Interestingly, the key portfolios in the government were under the control of the Rajapaksa clan; Gotabaya Rajapaksa became the president, but also held the crucial defence ministry, the office of the prime minister was occupied Mahinda Rajapaksa, president’s elder brother. Mahinda also has also been assigned urban development and Buddhist affairs ministries, and other family members also help top positions indifferent departments.

Amidst this deteriorating grip of the ruling clan, India has to provide succour to the people without empowering the ruling oligarchy by any big financial support.

Modi Govt made similar mistakes, but got away

The economists quietly confide that in India, the Modi Government has repeated some of mistakes being committed by Sri Lankan, such as the dilution of the strong professional-base of the Reserve Bank of India by installing a non-descript civil servant, and replacing financial advisers frequently, and often it appeared that the government is under the spell of some favourite corporate interests.

India, however, fortunately has escaped a similar disaster. It could be attributed to the successive good monsoon and bumper agriculture crops. Also, despite announcements, the government did not extend any substantial economic packages to any sector. The Indian government’s efforts to ensure free ration to 600 million citizens and vaccinations kept the Covid-19 pandmeic challenge under control.

The demonetisation could have dealt a setback to the country’s economy, but the government successfully steered the economic challenges by introducing better tax regime, emphasising on the faster development of infrastructure etc. The cost cutting and controls on the government expenditure has given huge financial cushion to the country’s economy with more tax collections and having adequate foreign exchange reserves.

The Crisis May Impact India

It is now being evaluated that how the ongoing economic disaster in Sri Lanka would adversely affect India, whether the two billion USD assistance to the country would give substantial relief to the common people struggling in Sri Lanka for essential goods.
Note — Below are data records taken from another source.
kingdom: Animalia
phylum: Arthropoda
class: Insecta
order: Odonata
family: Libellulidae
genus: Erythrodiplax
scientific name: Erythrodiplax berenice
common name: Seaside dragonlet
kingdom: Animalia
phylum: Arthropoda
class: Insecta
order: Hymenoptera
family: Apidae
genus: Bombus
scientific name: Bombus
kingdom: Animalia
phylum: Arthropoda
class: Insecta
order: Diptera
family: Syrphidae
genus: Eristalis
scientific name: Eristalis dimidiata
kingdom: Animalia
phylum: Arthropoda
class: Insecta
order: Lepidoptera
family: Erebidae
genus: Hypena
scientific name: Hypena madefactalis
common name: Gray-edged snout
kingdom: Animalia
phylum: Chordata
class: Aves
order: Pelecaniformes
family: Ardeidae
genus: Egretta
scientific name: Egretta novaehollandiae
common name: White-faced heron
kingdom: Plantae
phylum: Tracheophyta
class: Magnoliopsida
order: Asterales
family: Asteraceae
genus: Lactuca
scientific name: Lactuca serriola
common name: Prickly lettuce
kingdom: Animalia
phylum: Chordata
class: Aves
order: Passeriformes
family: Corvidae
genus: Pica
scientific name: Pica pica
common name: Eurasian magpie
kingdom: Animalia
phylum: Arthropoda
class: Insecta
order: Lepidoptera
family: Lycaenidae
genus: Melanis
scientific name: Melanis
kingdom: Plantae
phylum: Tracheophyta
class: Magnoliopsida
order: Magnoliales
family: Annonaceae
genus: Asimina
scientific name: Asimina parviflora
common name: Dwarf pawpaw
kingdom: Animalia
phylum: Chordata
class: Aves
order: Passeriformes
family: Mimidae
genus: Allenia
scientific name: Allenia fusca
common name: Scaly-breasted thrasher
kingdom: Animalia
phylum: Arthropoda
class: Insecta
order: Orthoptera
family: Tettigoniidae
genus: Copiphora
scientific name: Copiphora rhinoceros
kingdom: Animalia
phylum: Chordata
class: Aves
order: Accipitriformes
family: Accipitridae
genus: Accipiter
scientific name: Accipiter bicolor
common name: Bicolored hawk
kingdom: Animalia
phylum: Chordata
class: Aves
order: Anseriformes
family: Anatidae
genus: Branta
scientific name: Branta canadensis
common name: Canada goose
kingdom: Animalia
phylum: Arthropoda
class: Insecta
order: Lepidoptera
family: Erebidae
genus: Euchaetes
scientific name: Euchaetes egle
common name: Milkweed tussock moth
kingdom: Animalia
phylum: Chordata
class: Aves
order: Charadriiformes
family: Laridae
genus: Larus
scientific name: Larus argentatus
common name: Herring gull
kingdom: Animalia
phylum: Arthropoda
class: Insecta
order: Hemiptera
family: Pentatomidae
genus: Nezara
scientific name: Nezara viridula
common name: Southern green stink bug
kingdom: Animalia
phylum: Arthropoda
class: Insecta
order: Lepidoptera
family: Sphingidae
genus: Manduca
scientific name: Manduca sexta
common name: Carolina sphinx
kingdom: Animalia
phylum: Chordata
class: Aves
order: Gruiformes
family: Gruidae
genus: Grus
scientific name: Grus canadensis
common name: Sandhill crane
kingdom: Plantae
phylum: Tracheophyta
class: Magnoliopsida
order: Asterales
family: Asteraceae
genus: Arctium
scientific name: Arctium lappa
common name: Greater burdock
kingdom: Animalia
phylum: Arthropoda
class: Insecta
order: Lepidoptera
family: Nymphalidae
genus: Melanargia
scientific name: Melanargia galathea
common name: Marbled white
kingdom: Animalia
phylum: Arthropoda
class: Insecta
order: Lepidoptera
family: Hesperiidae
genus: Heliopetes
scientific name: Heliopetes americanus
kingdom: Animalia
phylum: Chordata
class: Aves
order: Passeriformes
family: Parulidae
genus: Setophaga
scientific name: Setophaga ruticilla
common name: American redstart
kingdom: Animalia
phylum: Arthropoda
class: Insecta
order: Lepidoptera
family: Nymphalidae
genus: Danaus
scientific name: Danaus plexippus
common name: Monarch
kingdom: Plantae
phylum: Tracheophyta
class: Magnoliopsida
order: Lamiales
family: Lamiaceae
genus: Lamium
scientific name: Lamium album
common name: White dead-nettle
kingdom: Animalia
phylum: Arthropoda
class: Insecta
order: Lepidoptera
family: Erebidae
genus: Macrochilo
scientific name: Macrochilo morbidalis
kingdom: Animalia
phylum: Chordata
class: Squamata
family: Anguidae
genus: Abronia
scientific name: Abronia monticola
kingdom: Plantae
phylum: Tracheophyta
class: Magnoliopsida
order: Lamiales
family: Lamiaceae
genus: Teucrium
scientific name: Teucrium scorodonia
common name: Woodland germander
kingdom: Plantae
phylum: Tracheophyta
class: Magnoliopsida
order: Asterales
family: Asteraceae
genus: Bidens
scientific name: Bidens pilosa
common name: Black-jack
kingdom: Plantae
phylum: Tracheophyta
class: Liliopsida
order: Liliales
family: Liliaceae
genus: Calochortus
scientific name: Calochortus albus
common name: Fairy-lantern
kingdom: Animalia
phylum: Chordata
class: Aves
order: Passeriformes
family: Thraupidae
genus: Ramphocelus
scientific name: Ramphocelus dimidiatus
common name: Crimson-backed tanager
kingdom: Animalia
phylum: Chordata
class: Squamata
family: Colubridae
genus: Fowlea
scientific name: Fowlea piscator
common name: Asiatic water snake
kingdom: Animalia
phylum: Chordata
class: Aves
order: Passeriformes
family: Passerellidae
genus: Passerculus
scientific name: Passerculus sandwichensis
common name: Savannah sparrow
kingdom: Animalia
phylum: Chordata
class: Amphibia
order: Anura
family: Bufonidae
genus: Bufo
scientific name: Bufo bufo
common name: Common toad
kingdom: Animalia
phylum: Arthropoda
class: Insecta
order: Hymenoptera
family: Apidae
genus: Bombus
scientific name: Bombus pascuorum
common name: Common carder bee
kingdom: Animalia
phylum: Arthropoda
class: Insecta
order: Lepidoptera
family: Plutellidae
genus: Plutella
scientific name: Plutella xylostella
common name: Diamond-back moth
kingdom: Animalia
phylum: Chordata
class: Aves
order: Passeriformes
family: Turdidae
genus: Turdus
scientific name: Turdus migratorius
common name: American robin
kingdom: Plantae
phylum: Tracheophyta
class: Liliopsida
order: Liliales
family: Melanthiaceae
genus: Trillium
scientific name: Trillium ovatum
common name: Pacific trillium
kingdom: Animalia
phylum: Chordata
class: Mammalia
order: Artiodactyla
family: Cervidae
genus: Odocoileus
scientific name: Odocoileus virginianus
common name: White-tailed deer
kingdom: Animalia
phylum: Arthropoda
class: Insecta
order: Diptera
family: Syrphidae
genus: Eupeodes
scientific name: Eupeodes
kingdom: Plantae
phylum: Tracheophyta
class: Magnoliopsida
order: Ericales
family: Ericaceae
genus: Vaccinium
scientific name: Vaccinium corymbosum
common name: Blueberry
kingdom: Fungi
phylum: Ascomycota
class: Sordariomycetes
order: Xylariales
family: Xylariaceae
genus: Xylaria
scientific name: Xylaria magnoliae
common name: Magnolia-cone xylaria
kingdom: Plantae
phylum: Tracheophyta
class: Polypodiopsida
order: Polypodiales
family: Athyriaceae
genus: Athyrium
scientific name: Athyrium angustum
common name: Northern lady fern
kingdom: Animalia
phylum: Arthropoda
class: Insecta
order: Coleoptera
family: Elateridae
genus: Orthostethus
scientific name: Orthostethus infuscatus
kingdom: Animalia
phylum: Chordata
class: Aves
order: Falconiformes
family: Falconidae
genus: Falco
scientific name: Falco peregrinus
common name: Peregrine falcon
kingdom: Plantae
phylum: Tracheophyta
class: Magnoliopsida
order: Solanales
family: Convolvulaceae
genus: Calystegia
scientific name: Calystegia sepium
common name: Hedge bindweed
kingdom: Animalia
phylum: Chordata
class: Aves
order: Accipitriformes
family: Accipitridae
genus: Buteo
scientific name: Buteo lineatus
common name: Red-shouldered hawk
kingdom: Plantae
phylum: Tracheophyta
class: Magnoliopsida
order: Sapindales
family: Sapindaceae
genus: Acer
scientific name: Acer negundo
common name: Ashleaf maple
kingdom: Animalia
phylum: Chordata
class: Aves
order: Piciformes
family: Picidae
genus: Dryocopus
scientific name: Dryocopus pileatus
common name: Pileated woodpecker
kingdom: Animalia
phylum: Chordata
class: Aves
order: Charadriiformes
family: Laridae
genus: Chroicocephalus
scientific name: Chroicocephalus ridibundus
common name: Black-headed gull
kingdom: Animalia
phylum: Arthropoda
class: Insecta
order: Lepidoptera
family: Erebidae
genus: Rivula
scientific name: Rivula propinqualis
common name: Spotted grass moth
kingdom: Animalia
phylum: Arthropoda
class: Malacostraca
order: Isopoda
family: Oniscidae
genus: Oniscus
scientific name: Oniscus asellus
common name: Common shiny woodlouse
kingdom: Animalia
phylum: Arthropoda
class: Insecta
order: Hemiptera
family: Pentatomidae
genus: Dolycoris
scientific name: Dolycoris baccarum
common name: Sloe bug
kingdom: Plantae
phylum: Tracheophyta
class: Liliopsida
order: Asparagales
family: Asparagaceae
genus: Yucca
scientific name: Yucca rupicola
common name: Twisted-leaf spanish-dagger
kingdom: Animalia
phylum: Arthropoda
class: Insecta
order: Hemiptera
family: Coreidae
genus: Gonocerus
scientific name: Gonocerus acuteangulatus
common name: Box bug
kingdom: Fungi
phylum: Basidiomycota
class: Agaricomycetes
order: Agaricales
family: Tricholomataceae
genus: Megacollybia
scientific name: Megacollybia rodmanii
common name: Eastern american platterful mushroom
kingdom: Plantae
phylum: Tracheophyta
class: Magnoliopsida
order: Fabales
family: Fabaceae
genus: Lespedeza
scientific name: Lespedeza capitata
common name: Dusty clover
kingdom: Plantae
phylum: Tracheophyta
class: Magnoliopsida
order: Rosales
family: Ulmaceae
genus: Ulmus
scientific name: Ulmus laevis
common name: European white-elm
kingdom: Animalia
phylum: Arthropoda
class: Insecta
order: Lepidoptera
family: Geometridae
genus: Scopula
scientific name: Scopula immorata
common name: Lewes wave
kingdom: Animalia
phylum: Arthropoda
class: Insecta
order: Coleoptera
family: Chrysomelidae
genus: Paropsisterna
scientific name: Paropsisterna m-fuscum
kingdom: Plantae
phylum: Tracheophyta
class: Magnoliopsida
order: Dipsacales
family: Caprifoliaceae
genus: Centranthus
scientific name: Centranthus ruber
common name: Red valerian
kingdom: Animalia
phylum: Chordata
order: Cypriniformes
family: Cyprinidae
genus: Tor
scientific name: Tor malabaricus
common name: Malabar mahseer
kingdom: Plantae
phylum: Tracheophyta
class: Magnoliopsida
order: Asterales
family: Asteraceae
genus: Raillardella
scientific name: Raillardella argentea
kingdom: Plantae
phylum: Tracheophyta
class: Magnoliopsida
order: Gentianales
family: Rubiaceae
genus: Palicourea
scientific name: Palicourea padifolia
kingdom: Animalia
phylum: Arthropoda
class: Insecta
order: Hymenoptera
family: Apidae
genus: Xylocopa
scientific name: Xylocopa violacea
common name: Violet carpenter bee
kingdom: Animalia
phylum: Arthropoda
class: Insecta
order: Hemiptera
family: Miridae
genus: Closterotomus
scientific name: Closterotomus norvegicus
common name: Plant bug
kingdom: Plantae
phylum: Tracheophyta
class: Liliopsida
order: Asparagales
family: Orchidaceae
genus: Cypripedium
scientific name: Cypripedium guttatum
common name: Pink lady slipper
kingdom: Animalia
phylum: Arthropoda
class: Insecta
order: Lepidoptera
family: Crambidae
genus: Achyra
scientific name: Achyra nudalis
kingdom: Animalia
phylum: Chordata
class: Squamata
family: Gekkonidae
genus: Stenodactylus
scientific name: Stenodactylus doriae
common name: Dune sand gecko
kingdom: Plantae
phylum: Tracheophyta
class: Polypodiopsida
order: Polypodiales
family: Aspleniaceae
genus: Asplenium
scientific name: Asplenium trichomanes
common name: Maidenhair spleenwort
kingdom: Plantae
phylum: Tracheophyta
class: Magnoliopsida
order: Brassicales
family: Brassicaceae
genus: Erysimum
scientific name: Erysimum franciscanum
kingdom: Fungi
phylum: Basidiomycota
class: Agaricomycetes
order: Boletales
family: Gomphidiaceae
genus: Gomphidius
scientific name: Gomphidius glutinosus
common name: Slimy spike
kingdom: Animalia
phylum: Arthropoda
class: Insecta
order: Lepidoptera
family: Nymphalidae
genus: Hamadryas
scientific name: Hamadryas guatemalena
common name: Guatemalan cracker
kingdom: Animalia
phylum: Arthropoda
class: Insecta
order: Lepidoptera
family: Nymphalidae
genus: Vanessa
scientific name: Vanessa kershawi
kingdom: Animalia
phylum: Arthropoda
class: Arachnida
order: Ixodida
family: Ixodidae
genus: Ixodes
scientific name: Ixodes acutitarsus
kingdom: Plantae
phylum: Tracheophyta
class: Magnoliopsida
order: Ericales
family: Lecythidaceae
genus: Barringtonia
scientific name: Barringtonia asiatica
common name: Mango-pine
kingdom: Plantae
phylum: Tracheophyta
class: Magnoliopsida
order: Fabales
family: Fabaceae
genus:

The prices have skyrocketed; an egg is sold for Rs.35-40, rice is priced at Rs. 300 per kg., sugar has touched 300 too, chicken at Rs.1000, petrol over 330 per litre, milk powder is being sold at the exhorbitant price of Rs. 4000 per kg. and even a cup of tea is available if one is ready to cough up 100 Rupees.

The Apprehension of Refugee Influx

The threat of huge influx of refugees looms large on the Indian horizon. The straight line distance between Rameswaram in Tamil Nadu in India   and Jaffna in the northern Sri Lanka is estimated to be about 88.5 kilometres and if someone wants to travel via Colombo, it would be about more than 7500 by ship or flight, but the refugees arriving to the Indian shores are paying Rs. 10,000 to the ferry for each person. The trickling of refuges has begun, but it may become much bigger influx, if remedial steps for improving the country’s’ economy were not taken by the Sri Lankan government.